Несколько удивляет меня, что Набоков, покинувший Россию не ребенком, а юношей, как будто никогда не слыхал о том, что в ней считалось приличным и неприличным. Женщина могла просить своего любовника вернуть ей письма, которые могли бы ее скомпрометировать, мужчине не полагалось требовать возвращения своих. Кроме того, малейшее чувство благородства или хоть капля жалости должны были бы помешать Набокову добавить к унижению разрыва неубедительное признание, что в его растерянных письмах «было много писательского преувеличения».

Всякий, кто прочтет когда-либо эти письма, хотя бы в факсимиле, т. е. с неискаженным текстом, немедленно почувствует, что они — редчайший, может быть, единственный подлинный документ, открывающий нам незамаскированного Набокова. Один почерк уже выдает смятенное состояние писавшего. Никакой литературной игры нет и в помине. (А вот в письме молодого Набокова к его бывшей невесте с юга Франции в 1923 году, о котором я упомянула в моей книге, прекрасно уживаются душевное спокойствие и литературное кокетство). Нет в письмах к Ирине и выдумки — оттого нет и набоковского словесного блеска. Только в некоторых своих стихах Набоков доходит до личных признаний, помня все же, что они предназначены для читателей, а в потаенных этих письмах слова не выбраны, не проверены и поэтому открывают нам совсем человеческого Набокова.

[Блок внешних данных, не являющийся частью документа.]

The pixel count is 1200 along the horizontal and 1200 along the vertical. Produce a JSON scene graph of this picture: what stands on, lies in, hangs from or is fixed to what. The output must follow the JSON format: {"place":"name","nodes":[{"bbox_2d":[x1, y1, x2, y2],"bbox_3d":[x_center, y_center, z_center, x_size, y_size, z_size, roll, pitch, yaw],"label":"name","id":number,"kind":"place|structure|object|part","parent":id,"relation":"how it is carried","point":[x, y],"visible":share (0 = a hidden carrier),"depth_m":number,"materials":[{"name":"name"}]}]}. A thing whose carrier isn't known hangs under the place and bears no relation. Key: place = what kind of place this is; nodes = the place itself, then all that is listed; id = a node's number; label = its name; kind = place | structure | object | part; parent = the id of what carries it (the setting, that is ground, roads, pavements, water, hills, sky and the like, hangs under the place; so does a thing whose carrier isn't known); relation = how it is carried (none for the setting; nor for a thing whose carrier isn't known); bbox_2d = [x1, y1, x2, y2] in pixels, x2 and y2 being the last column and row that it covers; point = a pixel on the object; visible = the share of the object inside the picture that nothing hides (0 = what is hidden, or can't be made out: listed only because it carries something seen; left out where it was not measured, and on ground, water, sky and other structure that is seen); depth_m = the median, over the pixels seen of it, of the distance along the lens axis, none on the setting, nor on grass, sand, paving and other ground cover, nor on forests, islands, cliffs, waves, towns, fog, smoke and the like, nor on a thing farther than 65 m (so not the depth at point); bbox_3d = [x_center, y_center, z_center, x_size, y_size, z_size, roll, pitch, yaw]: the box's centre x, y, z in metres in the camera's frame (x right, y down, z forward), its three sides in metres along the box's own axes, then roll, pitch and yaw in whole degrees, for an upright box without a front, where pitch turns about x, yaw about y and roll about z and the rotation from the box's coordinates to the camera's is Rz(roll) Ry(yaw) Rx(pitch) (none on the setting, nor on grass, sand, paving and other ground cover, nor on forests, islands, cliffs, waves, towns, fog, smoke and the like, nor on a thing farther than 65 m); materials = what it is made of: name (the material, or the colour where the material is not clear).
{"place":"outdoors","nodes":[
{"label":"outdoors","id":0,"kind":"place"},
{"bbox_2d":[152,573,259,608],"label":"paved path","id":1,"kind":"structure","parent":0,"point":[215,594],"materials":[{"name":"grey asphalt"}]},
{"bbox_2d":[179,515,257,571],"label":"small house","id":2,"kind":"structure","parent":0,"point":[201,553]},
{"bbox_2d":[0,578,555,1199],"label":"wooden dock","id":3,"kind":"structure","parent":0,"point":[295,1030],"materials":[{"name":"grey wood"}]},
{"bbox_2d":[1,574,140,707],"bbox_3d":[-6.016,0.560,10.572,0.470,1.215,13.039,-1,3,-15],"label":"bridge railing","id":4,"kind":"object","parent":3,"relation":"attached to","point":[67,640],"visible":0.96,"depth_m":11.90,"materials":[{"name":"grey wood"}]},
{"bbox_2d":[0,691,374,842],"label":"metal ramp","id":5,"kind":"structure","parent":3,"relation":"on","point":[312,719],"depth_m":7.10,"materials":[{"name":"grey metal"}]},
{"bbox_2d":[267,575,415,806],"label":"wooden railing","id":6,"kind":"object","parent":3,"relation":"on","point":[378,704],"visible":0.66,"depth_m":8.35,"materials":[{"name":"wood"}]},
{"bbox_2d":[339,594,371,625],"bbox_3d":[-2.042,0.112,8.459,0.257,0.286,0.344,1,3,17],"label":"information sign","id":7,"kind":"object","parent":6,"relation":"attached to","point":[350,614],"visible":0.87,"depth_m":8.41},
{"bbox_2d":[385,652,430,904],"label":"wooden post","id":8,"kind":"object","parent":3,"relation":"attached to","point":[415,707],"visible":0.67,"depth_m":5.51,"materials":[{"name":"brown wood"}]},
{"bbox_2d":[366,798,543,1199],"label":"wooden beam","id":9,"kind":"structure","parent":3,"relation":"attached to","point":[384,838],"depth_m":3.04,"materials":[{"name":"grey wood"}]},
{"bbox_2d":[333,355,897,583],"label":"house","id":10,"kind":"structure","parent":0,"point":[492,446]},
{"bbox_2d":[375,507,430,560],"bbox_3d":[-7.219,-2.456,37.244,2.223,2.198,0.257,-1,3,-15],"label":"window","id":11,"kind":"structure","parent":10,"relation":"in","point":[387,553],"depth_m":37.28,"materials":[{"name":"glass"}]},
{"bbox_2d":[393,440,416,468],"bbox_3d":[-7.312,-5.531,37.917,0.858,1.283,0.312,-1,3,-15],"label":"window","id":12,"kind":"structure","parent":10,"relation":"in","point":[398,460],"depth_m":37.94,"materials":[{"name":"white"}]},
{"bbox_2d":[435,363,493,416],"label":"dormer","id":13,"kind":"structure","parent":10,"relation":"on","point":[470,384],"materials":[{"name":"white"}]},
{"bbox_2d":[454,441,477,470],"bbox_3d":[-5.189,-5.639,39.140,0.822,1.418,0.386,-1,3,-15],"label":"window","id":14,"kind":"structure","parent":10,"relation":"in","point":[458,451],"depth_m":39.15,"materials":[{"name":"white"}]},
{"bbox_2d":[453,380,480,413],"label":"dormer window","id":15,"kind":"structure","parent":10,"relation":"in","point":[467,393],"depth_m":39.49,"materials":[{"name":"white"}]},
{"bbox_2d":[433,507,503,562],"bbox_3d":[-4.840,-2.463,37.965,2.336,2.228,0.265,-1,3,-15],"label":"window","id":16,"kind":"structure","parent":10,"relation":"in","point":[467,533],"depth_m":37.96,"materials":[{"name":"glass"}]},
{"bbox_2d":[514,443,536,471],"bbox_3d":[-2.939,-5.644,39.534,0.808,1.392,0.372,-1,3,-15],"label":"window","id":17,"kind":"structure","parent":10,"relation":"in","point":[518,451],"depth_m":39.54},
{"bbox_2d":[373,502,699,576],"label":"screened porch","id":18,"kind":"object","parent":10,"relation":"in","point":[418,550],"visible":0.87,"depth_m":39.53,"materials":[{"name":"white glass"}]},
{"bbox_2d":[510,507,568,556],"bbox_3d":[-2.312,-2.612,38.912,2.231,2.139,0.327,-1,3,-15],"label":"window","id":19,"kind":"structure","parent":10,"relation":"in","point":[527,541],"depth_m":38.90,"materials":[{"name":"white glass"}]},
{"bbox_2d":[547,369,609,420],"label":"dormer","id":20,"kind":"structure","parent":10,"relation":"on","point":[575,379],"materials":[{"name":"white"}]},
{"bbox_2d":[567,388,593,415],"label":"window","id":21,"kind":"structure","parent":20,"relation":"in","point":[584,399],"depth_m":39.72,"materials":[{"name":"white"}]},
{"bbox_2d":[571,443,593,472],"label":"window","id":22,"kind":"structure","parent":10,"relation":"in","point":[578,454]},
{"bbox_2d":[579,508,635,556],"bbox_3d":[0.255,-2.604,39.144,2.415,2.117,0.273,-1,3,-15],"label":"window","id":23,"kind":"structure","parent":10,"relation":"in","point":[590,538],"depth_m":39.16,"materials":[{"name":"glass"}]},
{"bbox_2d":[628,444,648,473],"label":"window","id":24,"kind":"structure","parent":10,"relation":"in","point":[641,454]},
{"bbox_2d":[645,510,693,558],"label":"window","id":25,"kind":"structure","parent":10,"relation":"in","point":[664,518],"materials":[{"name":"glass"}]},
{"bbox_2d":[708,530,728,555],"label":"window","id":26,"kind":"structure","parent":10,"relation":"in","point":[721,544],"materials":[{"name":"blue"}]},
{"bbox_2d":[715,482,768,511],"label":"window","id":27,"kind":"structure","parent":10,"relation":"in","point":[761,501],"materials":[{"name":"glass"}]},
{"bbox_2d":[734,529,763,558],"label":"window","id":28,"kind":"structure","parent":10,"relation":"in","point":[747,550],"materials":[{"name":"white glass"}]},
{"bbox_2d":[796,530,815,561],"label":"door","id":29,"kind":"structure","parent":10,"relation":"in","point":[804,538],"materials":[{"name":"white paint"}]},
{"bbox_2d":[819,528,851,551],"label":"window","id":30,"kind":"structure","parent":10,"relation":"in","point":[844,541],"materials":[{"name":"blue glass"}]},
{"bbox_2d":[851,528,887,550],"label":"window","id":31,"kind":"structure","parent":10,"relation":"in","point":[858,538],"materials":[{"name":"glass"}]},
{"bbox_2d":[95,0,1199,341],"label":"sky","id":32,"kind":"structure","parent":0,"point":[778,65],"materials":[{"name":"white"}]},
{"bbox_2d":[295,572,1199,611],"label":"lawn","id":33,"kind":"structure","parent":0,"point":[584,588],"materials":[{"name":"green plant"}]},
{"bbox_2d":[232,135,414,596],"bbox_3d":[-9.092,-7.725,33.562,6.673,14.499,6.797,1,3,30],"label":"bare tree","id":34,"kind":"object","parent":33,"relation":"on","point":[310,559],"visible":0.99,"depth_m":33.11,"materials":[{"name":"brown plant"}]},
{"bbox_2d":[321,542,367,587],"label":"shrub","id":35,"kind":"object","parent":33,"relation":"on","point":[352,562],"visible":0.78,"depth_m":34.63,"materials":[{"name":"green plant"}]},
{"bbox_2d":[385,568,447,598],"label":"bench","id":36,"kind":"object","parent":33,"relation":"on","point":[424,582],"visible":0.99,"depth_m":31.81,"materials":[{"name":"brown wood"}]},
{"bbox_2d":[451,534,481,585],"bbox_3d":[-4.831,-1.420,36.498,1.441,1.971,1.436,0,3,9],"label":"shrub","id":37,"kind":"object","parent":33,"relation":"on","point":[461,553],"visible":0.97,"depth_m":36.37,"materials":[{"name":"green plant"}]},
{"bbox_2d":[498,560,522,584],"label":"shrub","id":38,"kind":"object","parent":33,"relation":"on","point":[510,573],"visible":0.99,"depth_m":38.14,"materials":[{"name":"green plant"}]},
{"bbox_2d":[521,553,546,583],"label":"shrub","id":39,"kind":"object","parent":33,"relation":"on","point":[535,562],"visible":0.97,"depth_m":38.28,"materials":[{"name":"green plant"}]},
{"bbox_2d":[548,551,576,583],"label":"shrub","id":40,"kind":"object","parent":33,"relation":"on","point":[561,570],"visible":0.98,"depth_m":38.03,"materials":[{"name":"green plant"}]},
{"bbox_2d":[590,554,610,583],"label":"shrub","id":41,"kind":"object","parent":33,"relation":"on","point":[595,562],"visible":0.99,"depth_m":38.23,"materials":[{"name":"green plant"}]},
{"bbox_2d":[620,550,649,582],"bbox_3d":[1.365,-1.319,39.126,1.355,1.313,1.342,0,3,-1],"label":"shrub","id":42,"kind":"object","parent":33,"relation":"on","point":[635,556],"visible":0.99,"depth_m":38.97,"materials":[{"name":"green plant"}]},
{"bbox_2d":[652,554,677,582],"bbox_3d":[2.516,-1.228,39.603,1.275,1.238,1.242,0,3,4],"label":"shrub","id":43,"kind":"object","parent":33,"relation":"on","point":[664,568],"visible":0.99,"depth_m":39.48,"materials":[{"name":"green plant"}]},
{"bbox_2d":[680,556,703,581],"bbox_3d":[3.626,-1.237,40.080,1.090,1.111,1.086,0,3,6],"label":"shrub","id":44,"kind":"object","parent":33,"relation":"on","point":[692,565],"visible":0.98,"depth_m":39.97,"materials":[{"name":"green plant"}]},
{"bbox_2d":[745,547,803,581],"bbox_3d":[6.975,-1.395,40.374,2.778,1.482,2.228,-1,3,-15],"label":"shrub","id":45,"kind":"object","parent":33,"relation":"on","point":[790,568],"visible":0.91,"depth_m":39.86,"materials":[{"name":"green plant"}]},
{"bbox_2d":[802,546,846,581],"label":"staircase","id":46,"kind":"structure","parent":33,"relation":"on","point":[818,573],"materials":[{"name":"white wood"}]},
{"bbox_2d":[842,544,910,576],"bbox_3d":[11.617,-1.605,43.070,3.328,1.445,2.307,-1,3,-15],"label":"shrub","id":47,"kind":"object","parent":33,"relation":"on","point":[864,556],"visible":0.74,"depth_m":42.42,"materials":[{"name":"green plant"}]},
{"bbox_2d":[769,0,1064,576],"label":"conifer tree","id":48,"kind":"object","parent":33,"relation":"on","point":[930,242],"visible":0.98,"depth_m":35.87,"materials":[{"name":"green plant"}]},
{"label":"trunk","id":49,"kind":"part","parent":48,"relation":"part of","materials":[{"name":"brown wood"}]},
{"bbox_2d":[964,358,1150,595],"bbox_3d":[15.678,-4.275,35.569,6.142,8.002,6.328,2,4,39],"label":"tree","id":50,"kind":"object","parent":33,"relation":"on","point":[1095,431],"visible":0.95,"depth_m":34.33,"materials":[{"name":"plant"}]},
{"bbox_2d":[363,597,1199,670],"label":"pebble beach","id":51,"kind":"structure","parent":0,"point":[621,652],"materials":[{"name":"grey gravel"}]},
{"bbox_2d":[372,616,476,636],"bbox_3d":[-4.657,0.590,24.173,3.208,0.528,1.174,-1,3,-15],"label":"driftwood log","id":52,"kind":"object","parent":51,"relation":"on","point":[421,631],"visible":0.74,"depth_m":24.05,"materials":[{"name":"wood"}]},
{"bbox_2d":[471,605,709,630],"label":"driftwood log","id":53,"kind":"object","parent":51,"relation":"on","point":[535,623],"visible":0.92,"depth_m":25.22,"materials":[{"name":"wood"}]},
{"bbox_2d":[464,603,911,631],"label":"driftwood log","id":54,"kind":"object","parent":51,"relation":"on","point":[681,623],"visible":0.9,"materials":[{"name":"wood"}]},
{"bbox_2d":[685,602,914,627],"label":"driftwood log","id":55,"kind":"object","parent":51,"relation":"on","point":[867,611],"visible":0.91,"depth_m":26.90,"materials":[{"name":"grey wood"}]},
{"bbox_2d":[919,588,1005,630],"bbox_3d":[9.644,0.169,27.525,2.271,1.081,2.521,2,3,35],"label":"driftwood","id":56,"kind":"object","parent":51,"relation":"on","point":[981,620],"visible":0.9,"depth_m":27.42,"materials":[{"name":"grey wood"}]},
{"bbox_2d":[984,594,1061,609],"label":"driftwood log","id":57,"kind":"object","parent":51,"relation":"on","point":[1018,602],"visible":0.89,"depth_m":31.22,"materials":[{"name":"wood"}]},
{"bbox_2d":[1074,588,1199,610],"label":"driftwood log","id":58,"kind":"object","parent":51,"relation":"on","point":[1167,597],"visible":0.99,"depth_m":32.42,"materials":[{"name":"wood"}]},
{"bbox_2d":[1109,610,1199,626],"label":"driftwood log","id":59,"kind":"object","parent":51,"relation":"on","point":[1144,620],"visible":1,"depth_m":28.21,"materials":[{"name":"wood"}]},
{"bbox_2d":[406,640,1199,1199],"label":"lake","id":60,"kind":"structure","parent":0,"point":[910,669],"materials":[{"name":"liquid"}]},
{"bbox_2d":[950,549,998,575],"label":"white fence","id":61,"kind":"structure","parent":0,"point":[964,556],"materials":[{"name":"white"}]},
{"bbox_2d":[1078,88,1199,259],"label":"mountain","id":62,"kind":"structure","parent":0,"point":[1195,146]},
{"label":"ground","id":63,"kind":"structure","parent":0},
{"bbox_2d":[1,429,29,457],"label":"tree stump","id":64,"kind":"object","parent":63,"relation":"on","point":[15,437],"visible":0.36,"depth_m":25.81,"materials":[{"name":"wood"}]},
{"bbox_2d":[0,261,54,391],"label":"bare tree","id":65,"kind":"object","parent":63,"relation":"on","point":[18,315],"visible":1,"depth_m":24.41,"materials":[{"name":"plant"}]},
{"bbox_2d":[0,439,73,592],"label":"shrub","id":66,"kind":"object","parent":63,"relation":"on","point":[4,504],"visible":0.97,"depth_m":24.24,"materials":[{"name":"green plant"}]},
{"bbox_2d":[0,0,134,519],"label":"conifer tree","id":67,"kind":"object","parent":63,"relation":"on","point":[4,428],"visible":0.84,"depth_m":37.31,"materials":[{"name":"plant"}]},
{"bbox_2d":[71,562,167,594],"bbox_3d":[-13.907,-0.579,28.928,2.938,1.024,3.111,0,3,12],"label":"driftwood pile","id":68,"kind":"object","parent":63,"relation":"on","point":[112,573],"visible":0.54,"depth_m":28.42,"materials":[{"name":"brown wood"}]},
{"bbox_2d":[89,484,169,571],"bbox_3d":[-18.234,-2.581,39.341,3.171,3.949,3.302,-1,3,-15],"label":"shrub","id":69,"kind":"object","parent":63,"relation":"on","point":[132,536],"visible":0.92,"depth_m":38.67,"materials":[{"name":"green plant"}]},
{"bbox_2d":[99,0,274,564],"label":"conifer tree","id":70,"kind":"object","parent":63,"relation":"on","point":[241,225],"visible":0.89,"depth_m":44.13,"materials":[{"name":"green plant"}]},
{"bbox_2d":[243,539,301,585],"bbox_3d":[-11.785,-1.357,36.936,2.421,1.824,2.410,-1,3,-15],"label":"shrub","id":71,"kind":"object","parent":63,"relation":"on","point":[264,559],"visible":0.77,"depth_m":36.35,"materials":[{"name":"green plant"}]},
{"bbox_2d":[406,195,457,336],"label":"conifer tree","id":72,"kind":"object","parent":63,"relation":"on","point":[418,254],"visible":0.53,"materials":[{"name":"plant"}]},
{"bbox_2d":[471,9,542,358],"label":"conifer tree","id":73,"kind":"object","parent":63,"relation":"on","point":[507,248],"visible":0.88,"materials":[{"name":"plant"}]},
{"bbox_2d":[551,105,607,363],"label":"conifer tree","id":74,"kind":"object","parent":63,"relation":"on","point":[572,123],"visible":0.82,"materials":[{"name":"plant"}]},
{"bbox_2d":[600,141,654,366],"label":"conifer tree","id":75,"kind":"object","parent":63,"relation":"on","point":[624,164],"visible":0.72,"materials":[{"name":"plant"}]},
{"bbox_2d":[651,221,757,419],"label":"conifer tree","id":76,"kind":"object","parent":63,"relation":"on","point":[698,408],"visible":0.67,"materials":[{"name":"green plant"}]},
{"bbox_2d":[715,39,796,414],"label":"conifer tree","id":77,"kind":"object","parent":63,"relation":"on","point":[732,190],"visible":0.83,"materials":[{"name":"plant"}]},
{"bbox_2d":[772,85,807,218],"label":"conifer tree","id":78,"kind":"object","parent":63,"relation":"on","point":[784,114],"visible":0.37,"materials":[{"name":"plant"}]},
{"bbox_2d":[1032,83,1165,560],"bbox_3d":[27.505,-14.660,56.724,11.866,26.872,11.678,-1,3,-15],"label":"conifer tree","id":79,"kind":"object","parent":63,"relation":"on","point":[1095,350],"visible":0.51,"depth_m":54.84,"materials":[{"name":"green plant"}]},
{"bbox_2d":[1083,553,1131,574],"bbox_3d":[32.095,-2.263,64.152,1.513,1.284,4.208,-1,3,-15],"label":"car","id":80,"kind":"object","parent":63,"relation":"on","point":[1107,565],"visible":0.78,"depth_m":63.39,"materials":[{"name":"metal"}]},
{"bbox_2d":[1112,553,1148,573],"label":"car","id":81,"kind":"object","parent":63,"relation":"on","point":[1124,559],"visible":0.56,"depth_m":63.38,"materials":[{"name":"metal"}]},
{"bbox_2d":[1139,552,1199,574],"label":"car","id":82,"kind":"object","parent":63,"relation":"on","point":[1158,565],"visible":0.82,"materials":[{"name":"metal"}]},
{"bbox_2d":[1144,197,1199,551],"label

С возмущением прочла я у Бойда: «Насмешливо улыбаясь, В. Н. говорит: "Самое забавное, что мать была сводней"». Слово это, по Далю, «бранное, непристойное» и к Кокошкиной никак не подходит. Надеяться пристроить Ирину в любовницы к Набокову и этим обеспечить ее материально она никак не могла. Бедственное материальное положение женатого писателя было общеизвестно. Предвидеть, что Набоков станет всемирно известным и богатым писателем, не было никаких оснований. Логически, будущее Набокова в лучшем случае могло сложиться подобно судьбе старших и самых известных эмигрантских писателей, скромно существовавших благодаря помощи организаций и меценатов, да еще переводам — редко многотиражным — их книг на иностранные языки. Меркантильных планов у Кокошкиной поэтому быть не могло. К тому же Ирина, никогда не бывшая красавицей, в конце 30-х годов была уже немолода, и вряд ли, несмотря на материнскую пристрастность, Кокошкина воображала, что дочь ее могла обольстить Набокова.

Гораздо более лестно для Набокова и справедливее по отношению к Кокошкиной было бы признать непреднамеренное последствие первой встречи. Набоков был самым молодым и самым «фотогеничным» из известных эмигрантских писателей. Его выступления всегда бывали событиями. Всякому обывателю естественно мечтать о личных знакомствах со знаменитостями: музыкантами, певцами, актерами, — а для русских спокон веков писатель и поэт занимал совершенно особое место в этом пантеоне. Не одна Кокошкина с дочерью подошли в тот вечер к Набокову выразить свое восхищение. «Coup de founder» (любовь с первого взгляда, досл. «удар молнии». — Ред.) запрограммирован не был. Удар молнии недаром так называется: он неожидан, необъясним — даже если он недлителен, — и как бы Набоков его впоследствии ни опошлял, в какой-то отрезок времени он был в его власти.